読解本文

· · ·

TranTixxiiが使用されている部位

チタンが使用されているのは、ボディ外装のトップカバーとベースプレートで、ダイヤル部やフロントファインダー窓部など、高度な絞りや張り出し加工技術が要求される箇所です。加工メーカーとの密接な連携により、高強度を保ちつつディテールにこだわった複雑なデザインを可能にしました。

トップカバー部品の製造工程

プレス金型でチタン板を加工(1)したあと、表面をロボット(2)や手作業(3)で磨きます。ブラスト処理(4)で表面の粗さを均一化したうえで、特殊コーティングなど加飾処理を施し、最後に部品のゆがみを補正して、ロゴをレーザーで印字(5)すると完成。擦り傷への高い耐性と高品位な外観をつくり込んでいます。

「プロに認められる色再現性とレンズの技」

写真を撮る人口は増えています。しかし、写真の大部分がスマートフォンで撮られています。スマートフォンに比べて、カメラは大きくて重く、高価であることから持ち歩く人が少なくなったといわれています。
かつて富士フイルムも、レンズ付きフイルムの「写ルンです」や、撮ったその場でプリントが楽しめるインスタントカメラ「チェキ」など、気軽に誰もが写真を楽しめる大ヒット商品を送り出してきました。しかし、2011年にハイエンドデジタルカメラシリーズの初代モデルX100を開発・発売する一方、13年には普及価格帯のコンパクトデジタルカメラからの撤退を決意した歴史があります。

「スマートフォンの出現で普及価格帯を中心にコンパクトデジタルカメラの売上は急激に減少しました。私たちはカメラ事業の生き残りを図るため、〝スリム&ストロング〞の経営戦略の下、プロと熱心な写真愛好家を対象としたハイエンドな高級デジタルカメラ分野への参入を決断したのです。X100は光学ズームもないし、レンズ交換もできないカメラでしたが、プロの写真家が使用する高性能なデジタル一眼レフと比べても、色再現をはじめとする画質においては、フィルムカメラ時代から80年以上画(え)づくりをしてきた富士フイルムのほうが優れている、と高く評価されました。続いて満を持してレンズ交換式で趣味性の高い X-Pro1を開発・発売したときは、同じく画質は高評価だったものの、レンズ3本とボディだけ出されても、将来どうなるかわからない機種には投資できないという声も多く、X100ほどの人気は得られませんでした。

· · ·

課題の目標
富士フイルムのカメラ事業を扱った本文を、最後の文の後から書き継いでください。

記録データ
· · ·

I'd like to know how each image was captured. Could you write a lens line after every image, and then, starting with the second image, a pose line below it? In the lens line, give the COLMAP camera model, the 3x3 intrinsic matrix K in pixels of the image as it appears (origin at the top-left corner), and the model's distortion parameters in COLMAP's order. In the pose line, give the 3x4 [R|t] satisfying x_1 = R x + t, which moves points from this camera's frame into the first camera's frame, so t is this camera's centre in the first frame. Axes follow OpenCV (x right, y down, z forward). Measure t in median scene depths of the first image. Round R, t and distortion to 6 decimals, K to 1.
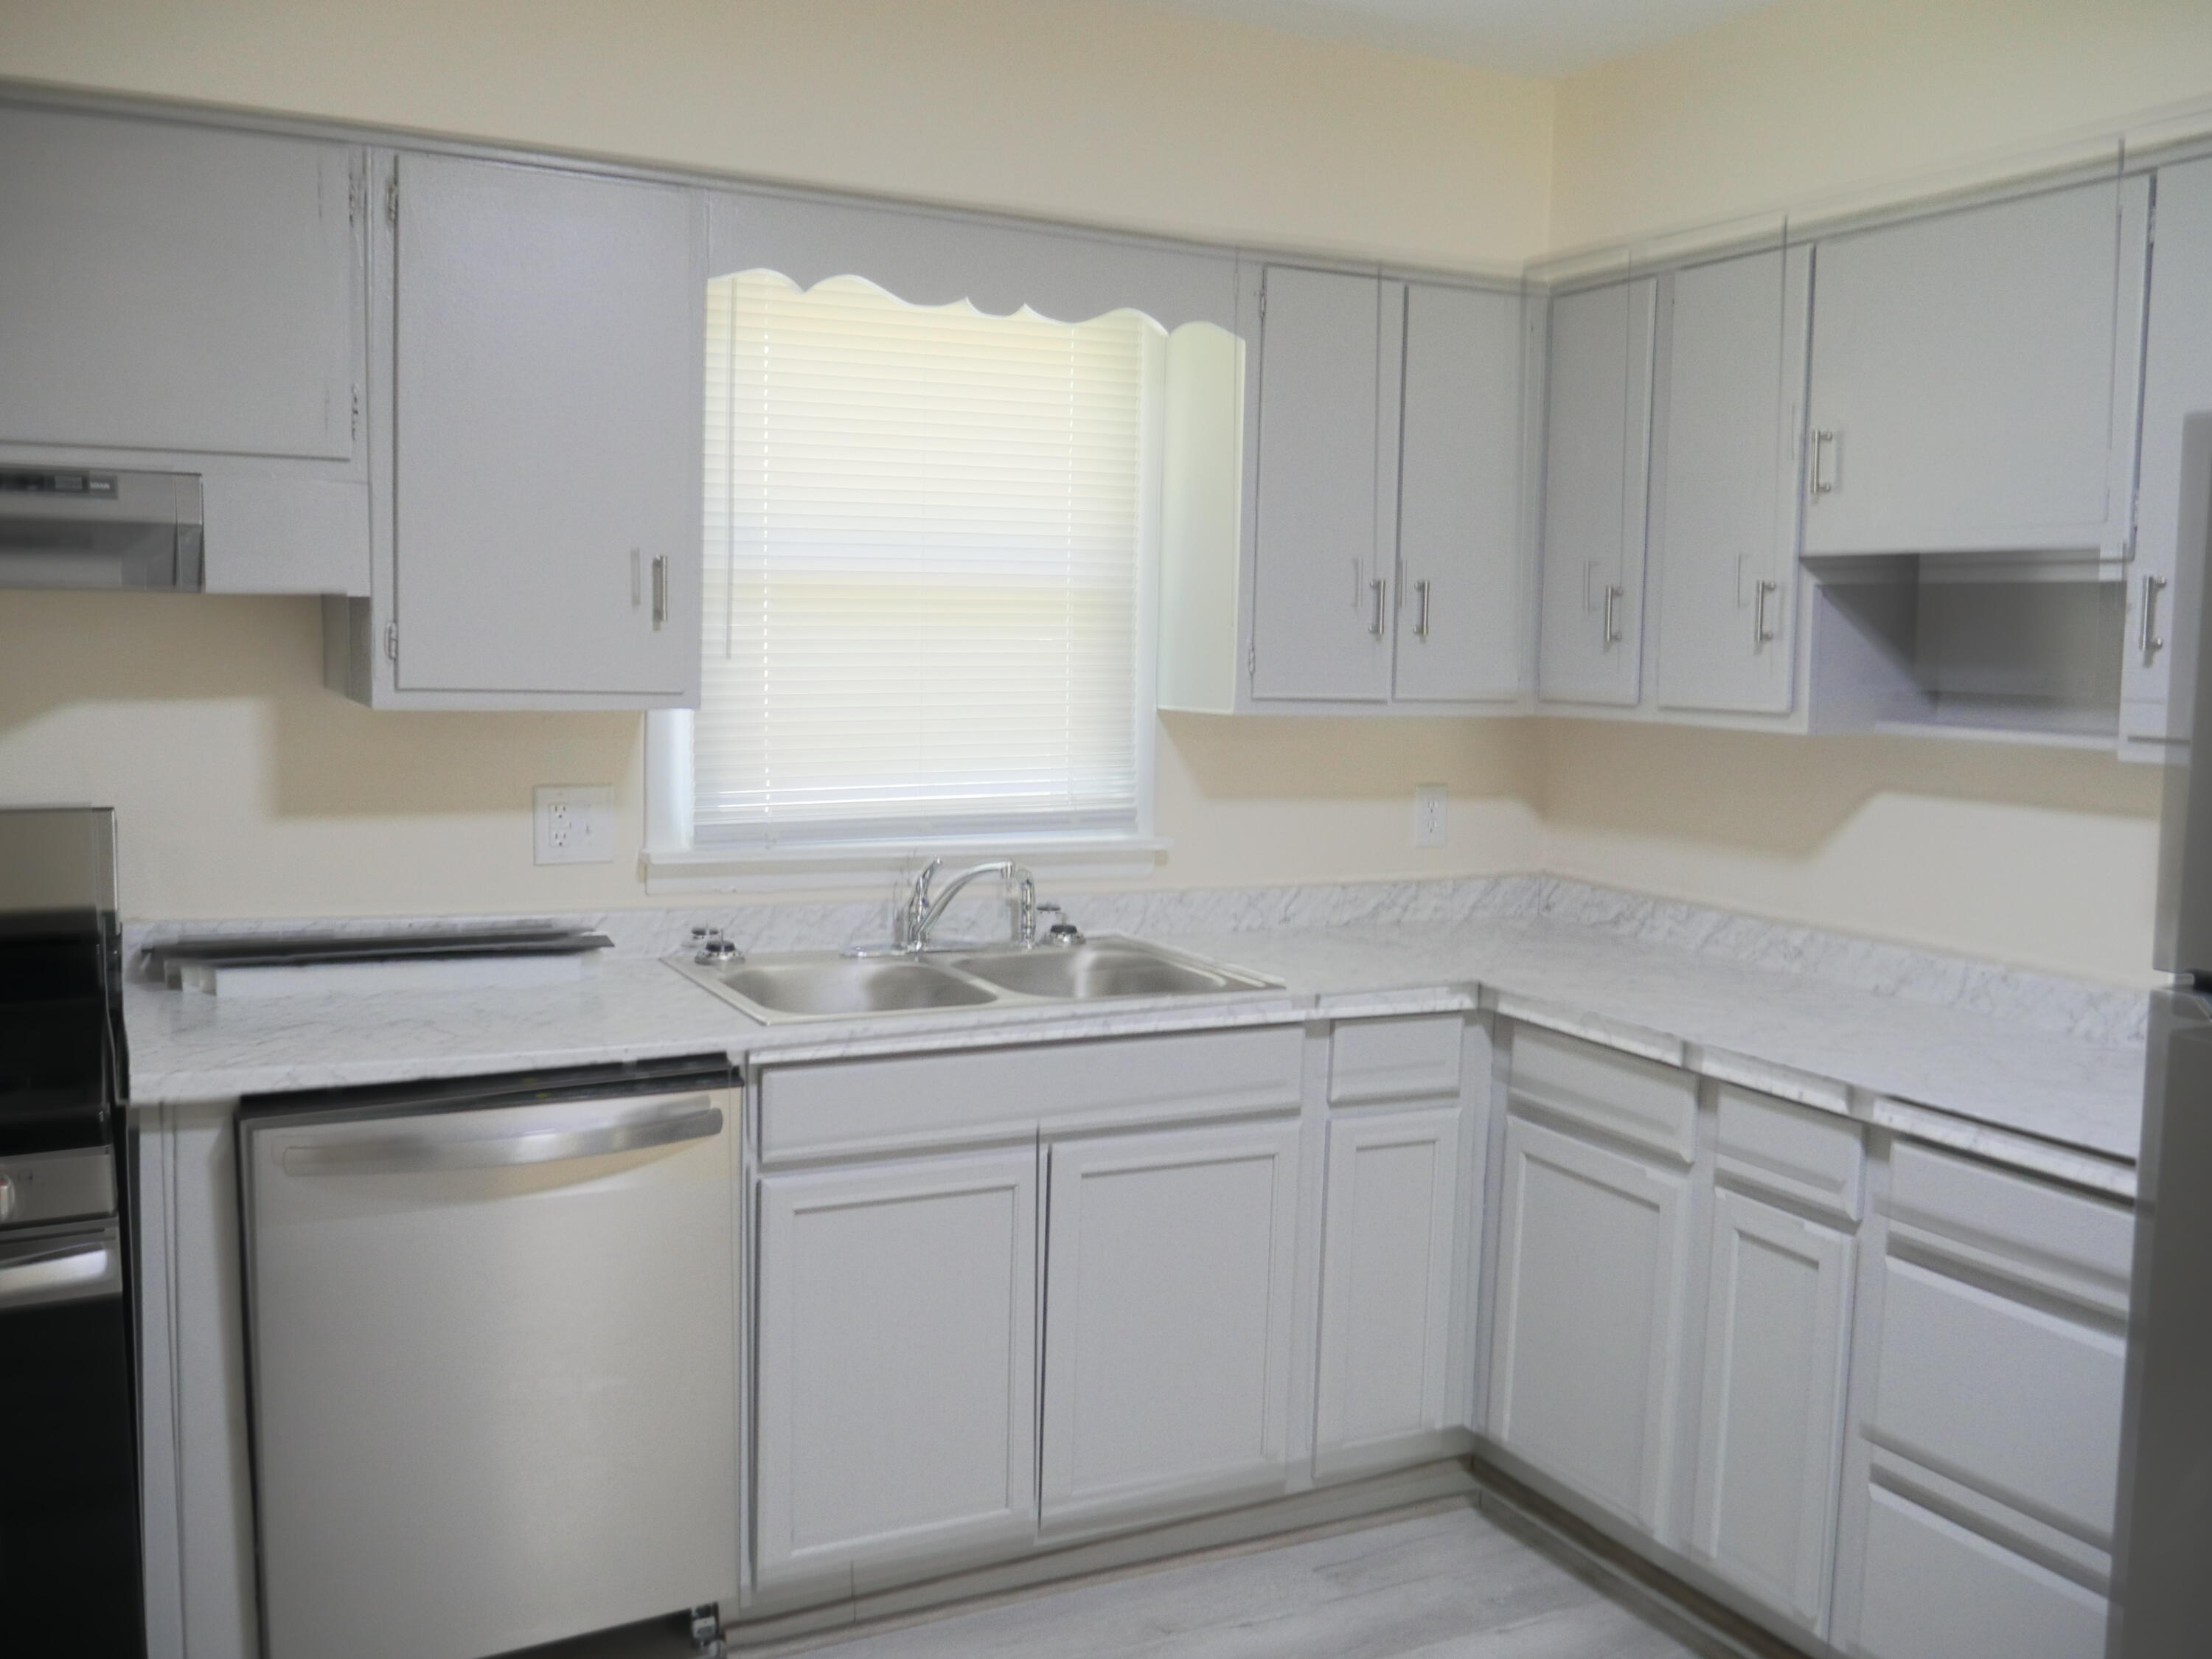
lens RADIAL K [[2031.8, 0, 1127.5], [0, 2031.8, 843.1], [0, 0, 1]] dist [-0.011563, 0.000000]
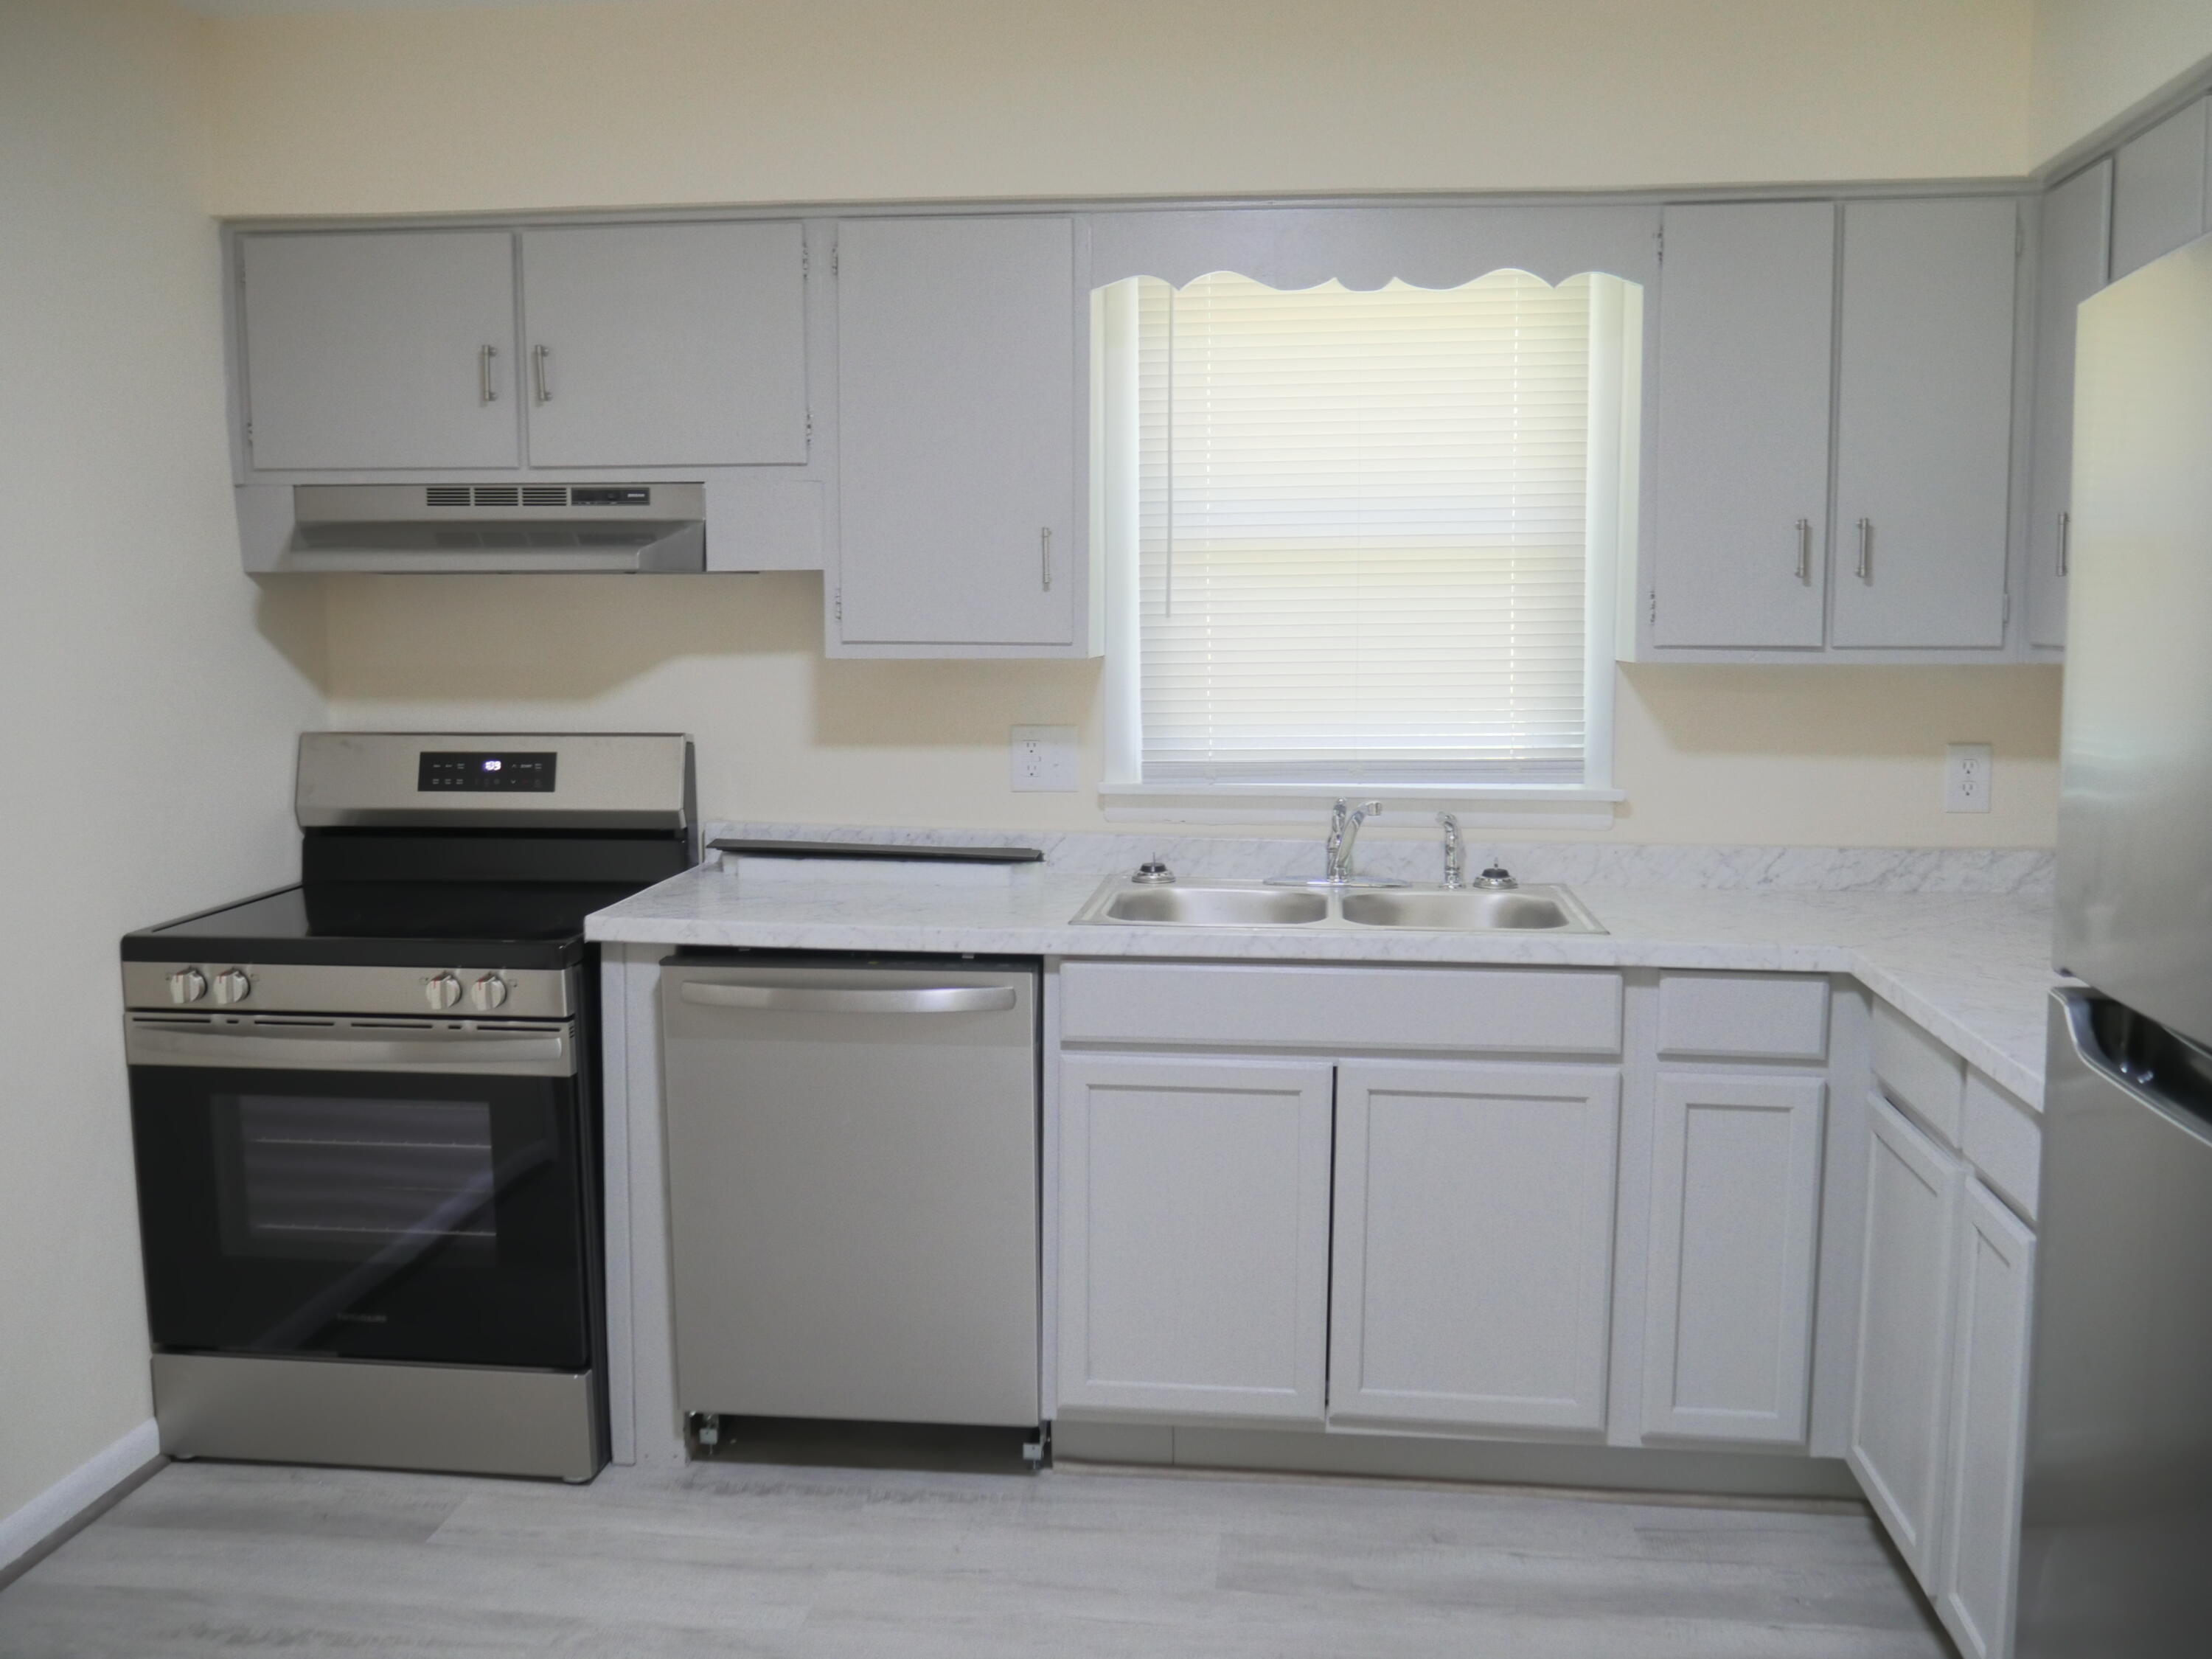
lens RADIAL K [[2031.8, 0, 1102.3], [0, 2031.8, 829.8], [0, 0, 1]] dist [-0.011563, 0.000000]
pose [[0.820678, 0.036229, -0.570241, 0.427789], [-0.038494, 0.999226, 0.008084, 0.021417], [0.570093, 0.015317, 0.821438, 0.040002]]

· · ·

課題の解答
すでに高級カメラは先行する有名メーカーが多彩な機種を展開していましたから、この市場で戦うためには、独自のポジションを築く必要を痛感しました」(上野統括マネジャー) それから2年後、「小型軽量で徹底的に画質が良いカメラを、愛好家たちに受け入れられる価格でつくる」という理想を掲げて、 14年にX-T1を発売し、それがヒット商品となり、同社デジタルカメラ事業の業績をV字回復させることになりました。
「カメラ本体だけがヒットの理由ではありませんでした。純正交換レンズのラインアップが10本になり、超望遠などのプロ用の特殊なレンズ以外は一通りのレンズがそろったことも大きな要因となりました。

カメラ業界には『マウントに投資する(※)』という言葉があります。純正レンズのラインアップをそろえることで富士フイルムが本気でハイエンドデジタルカメラに取り組んでいる姿勢がユーザーに理解されたのだと感じました」(上野統括マネジャー)Xマウントレンズ群は、プロ向けフィルムカメラ用レンズやテレビレンズ、シネマレンズで多くのプロから支持されてきた「フジノン」の光学技術が駆使されています。フジノンは人工衛星にも搭載されるなど、優れた性能が高く評価されています。そして、Xシリーズはカメラと画像処理を一体開発することで、圧倒的な描写力を実現してきました。

※ マウント投資:レンズ交換式カメラは、それぞれ専用のマウントを介して交換レンズをボディに装着するため、いったんボディを決めたら、他社のレンズを使えなくなることから、同一マウントの純正レンズを使い続けるようになること。

「こだわり抜いてつくり上げた最上位モデル」

モデルチェンジごとに進化を遂げてきたXシリーズは、一貫してカメラを持つ喜びや操る楽しみを第一に考えてつくられてきました。だからこそ、最新の最上位モデルであるX-Pro3は、軽量・高強度でさびないチタンにたどり着いたのでした。
「エンジニアリングプラスチックはつくる側から言えば造形しやすく、軽くて耐久性もあり優れた素材ですが、使っているうちに妙なテカリが出てきたり、趣味性に欠けます。マグネシウムは金属ではありますが、外装材としては、カメラファンにはなぜか人気がありません。

真鍮(しんちゅう)は今となっては重く、またプレスなどの加工 ができる工場が国内には少ないことから 採用しませんでした。そして何より私には、最上位モデルにはチタンを使いたいという思いが以前からありました。シンプルな機械加工だけでは細かな部分の処理ができないため、研磨など一部の加工は1つ1つ手作業で行っています。そのため仕上げは製品ごとにわずかな違いが生じま すが、その手づくりによる違いも楽しんでいただきたいですね。

3色のうち 2色には特殊なコーティングや硬化処理を施し、通常のチタンと比べて表面の硬度が10倍も高くなり、ふだんの使用では傷つきを心配しないで済むようになりました。とにかく、とことんこだわり抜いてつくり上げました」(上野統括マネジャー)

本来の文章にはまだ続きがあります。